Nothing much excites me in the sector at the moment. There are many disappointments. I guess the slowly increasing awareness by employees that it is their right to have a safe and healthy workplace is vaguely exciting, but that’s an example of something that should have happened a long time ago.

What’s your favourite quote?

I am going to take the liberty of giving two quotes because I cannot choose between them.

“You cannot make a silk purse out of a sow’s ear. You can only iron it flatter.”

The late Professor Christopher Winder.

“When a doctor arrives to attend some patient of the working class…let him condescend to sit down…if not on a gilded chair…on a three-legged stool… He should question the patient carefully… So says Hippocrates in his work ‘Affections.’ I may venture to add one more question: What occupation does he follow?”

Bernardino Ramazzini – (Source: De Morbis Artificum Diatriba (1713) Trans. by W.C. Wright in A.L. Birmingham, Classics of Medicine Library (1983). Quoted in Edward J. Huth and T. J. Murray. Medicine in Quotations: Views of Health and Disease Through the Ages (2006), 276.

Bernardino Ramazzini was an Italian physician who first noted connections between workers’ illnesses and their work environment.
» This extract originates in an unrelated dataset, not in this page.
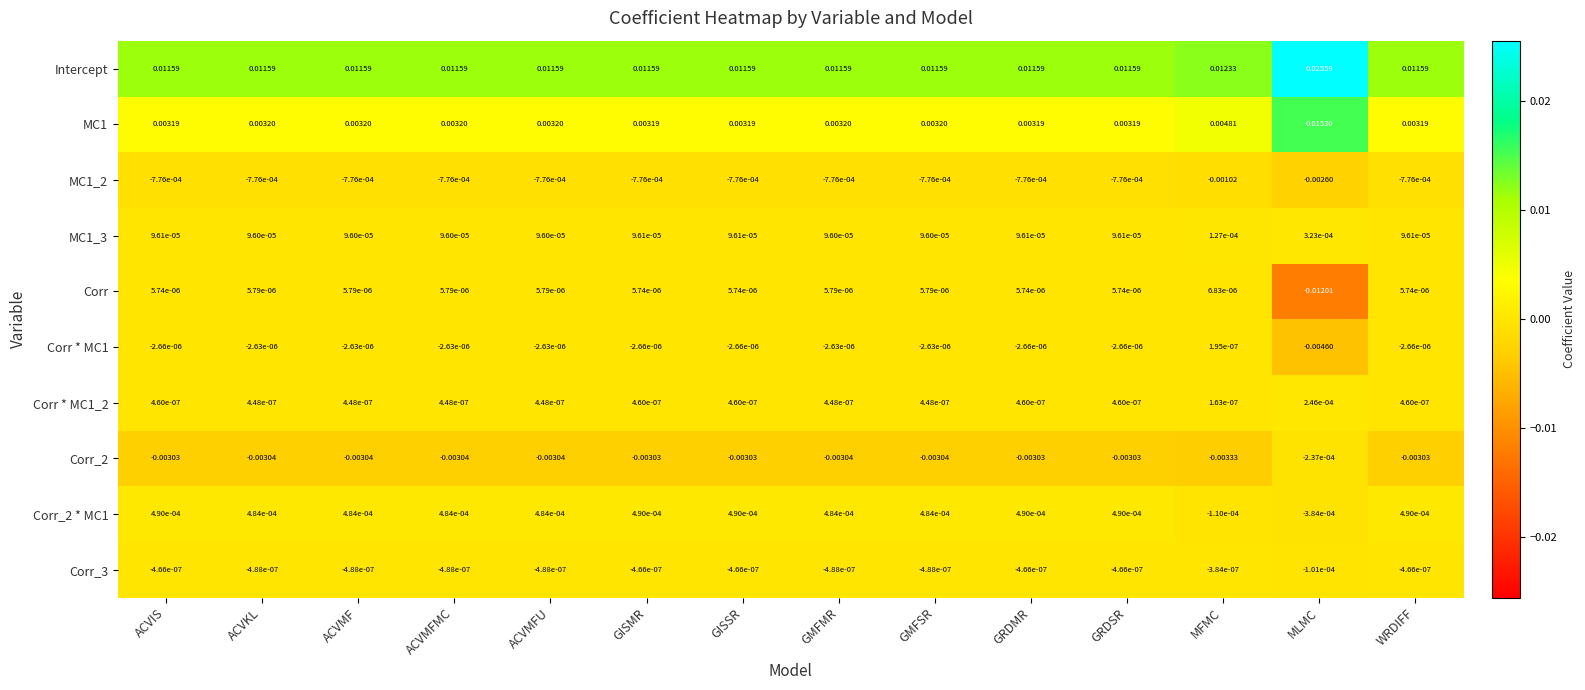

How many distinct data groups are displayed?

10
He is considered one of the founders of Occupational Medicine.

Biggest issue facing the OHS profession?

Having psycho-social health and safety issues taken up by employers such that they see the prevention of psychological injury in the workplace as a bloody good investment.

What do you wish you had understood about OHS sooner?

Just how very, very difficult it is to sell ‘prevention’.

What would you like to see to improve collaboration in OHS?

For employers (somehow) to realise that the ‘soft stuff’ is really the ‘hard stuff’ meaning that, for example, managing behaviours in the workplace affects the bottom line much more than bean counter penny-pinching.

What should you have been doing whilst you answered this?

Nothing else. I am perfectly happy sitting here, writing this. I have given up ‘shoulding’ myself.